There are 14 models in total, which can be divided into 3 categories, all of which are used to recognize human speech in videos as subtitle text.
To reduce the download size, the software only includes the smallest size tiny model by default. This model has the lowest recognition accuracy. If you need better results, please download other larger models.
Models that can be used in both openai and faster modes
tiny: The smallest model, the fastest speed, consumes the least resources, and has the lowest accuracy.
tiny.en: Only for videos with English pronunciation.
base:
base.en: Only for videos with English pronunciation.
small,
small.en: Only for videos with English pronunciation.
medium
medium.en: Only for videos with English pronunciation.
large-v1
large-v2
large-v3: The largest model, with the highest accuracy, requires 8G or 12G or more of available video memory.
Models only for faster mode
distil-whisper-small.en: Only for English videos
distil-whisper-medium.en: Only for English videos
distil-whisper-large-v2: Requires 8G or more of video memory. Currently, it has good results for English videos, but poor results for other languages.
The first category is models with the suffix .en
For example, tiny.en, base.en, medium.en, etc. As the name suggests, this type of model is only used for video processing where the original language is English. That is to say, if the spoken language in the video you want to process is English, then choosing a model with the suffix .en will have better results than an equivalent model without .en.

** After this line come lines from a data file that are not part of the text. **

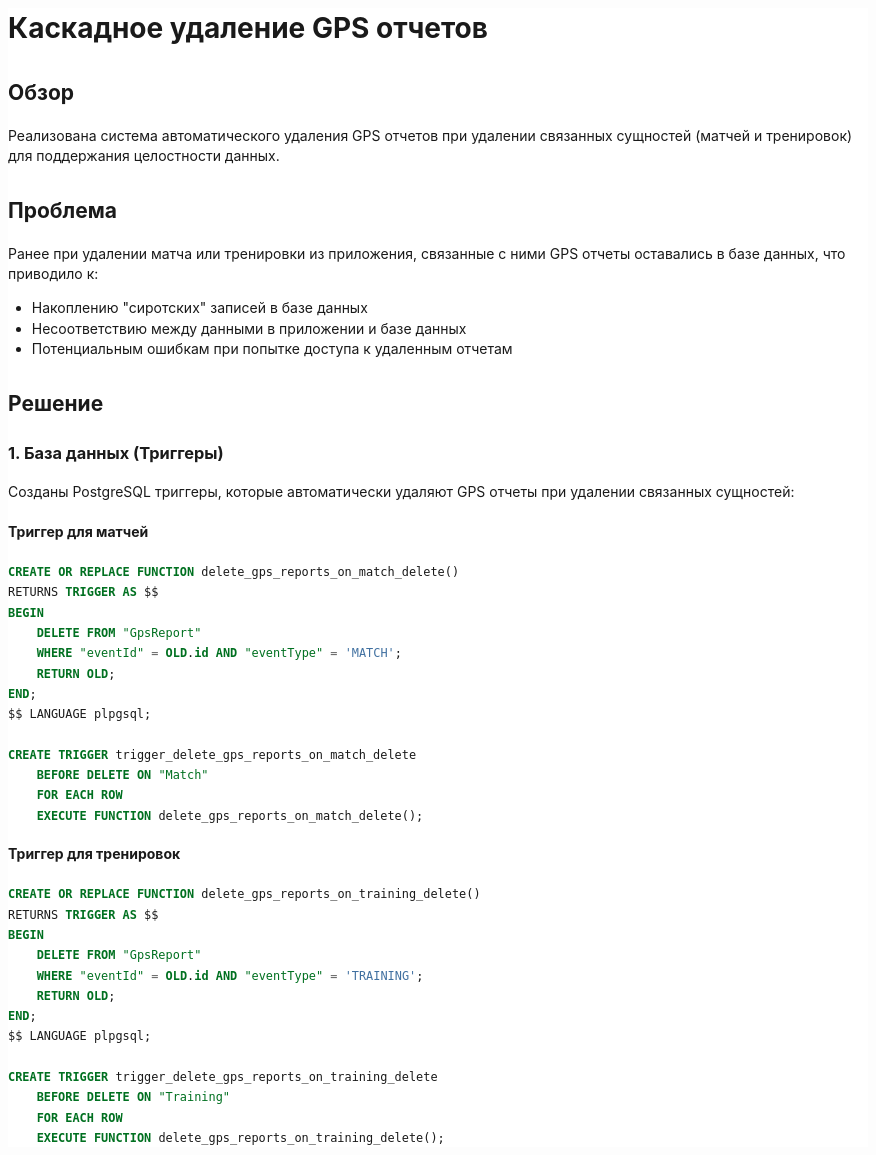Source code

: # Каскадное удаление GPS отчетов

## Обзор

Реализована система автоматического удаления GPS отчетов при удалении связанных сущностей (матчей и тренировок) для поддержания целостности данных.

## Проблема

Ранее при удалении матча или тренировки из приложения, связанные с ними GPS отчеты оставались в базе данных, что приводило к:
- Накоплению "сиротских" записей в базе данных
- Несоответствию между данными в приложении и базе данных
- Потенциальным ошибкам при попытке доступа к удаленным отчетам

## Решение

### 1. База данных (Триггеры)

Созданы PostgreSQL триггеры, которые автоматически удаляют GPS отчеты при удалении связанных сущностей:

#### Триггер для матчей
```sql
CREATE OR REPLACE FUNCTION delete_gps_reports_on_match_delete()
RETURNS TRIGGER AS $$
BEGIN
    DELETE FROM "GpsReport" 
    WHERE "eventId" = OLD.id AND "eventType" = 'MATCH';
    RETURN OLD;
END;
$$ LANGUAGE plpgsql;

CREATE TRIGGER trigger_delete_gps_reports_on_match_delete
    BEFORE DELETE ON "Match"
    FOR EACH ROW
    EXECUTE FUNCTION delete_gps_reports_on_match_delete();
```

#### Триггер для тренировок
```sql
CREATE OR REPLACE FUNCTION delete_gps_reports_on_training_delete()
RETURNS TRIGGER AS $$
BEGIN
    DELETE FROM "GpsReport" 
    WHERE "eventId" = OLD.id AND "eventType" = 'TRAINING';
    RETURN OLD;
END;
$$ LANGUAGE plpgsql;

CREATE TRIGGER trigger_delete_gps_reports_on_training_delete
    BEFORE DELETE ON "Training"
    FOR EACH ROW
    EXECUTE FUNCTION delete_gps_reports_on_training_delete();
```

The second category is models without .en
Can be used for all supported languages, such as tiny large-v1, etc.
The third category is models starting with distil
There are currently only three models in this category, and they can only process videos where the original language is English. Even without the .en suffix, it is recommended to only use them for processing videos with English pronunciation. The effect of processing videos in other languages will be very poor.
The characteristic of this type of model is that it is faster. Note that distil models can only be used in faster mode and cannot be used in openai mode.
distil-whisper-small.en
distil-whisper-medium.en
distil-whisper-large-v2
faster Model Download
All models are downloaded from this address: https://github.com/jianchang512/stt/releases/tag/0.0
After opening, select according to the mode you want to use. It is recommended to choose the faster model for faster speed.
After the faster model is downloaded, the compressed package is a folder. Copy the folder inside to the models folder in the software directory.
For example, after the medium model is downloaded, opening the compressed package will show the folder
Copy this folder to the models directory
As shown above.
openai Model Download
Also this address https://github.com/jianchang512/stt/releases/tag/0.0
Scroll down and download to get a file with the .pt suffix, and copy the file directly to the models directory.